# [Work request]
Within the listing below, filter for "Jelenia" and copy every matching line.

# [Material for the task]
------------------------------------------------------------------------

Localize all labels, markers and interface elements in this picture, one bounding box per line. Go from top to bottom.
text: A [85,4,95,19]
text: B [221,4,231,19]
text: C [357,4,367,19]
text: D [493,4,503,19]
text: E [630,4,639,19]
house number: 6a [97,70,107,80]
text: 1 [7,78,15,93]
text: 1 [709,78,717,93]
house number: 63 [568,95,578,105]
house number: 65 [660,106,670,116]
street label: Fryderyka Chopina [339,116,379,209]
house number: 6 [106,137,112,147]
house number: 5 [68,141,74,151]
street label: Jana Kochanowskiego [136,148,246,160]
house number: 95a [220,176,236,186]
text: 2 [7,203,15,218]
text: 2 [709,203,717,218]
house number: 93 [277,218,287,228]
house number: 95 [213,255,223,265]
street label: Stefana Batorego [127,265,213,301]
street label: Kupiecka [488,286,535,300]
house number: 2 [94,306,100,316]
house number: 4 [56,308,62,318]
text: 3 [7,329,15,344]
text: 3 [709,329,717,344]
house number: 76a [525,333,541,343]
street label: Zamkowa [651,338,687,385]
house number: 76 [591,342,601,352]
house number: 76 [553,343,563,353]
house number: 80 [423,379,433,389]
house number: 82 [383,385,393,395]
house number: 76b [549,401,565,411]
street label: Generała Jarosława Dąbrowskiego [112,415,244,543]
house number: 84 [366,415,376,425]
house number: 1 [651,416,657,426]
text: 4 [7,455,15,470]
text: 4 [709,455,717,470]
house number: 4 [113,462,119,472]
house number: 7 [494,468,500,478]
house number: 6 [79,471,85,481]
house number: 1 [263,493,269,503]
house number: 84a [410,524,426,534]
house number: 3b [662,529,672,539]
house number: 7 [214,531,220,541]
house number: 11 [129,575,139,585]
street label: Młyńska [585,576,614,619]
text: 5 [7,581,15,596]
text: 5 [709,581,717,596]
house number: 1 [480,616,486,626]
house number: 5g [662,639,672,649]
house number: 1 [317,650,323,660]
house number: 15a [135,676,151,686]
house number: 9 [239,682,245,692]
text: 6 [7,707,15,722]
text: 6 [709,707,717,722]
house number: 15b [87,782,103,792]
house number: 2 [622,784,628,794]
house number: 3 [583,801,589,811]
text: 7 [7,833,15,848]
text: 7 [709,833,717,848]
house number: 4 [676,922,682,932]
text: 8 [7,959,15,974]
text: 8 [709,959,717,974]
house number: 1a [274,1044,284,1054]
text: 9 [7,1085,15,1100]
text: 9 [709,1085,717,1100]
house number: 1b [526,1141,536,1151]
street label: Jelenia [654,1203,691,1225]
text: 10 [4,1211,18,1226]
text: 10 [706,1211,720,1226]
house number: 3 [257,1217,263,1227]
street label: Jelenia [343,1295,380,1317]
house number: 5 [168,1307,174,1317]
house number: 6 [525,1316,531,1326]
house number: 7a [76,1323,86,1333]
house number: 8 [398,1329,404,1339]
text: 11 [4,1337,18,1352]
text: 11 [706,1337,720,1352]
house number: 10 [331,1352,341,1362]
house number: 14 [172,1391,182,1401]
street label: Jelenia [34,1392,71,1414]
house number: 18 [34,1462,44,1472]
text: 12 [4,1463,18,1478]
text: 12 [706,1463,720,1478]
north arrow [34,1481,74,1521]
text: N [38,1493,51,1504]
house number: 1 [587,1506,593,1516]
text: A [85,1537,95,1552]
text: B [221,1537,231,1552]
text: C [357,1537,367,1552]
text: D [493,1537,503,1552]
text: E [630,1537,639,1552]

------------------------------------------------------------------------

# [Solution to this problem]
street label: Jelenia [654,1203,691,1225]
street label: Jelenia [343,1295,380,1317]
street label: Jelenia [34,1392,71,1414]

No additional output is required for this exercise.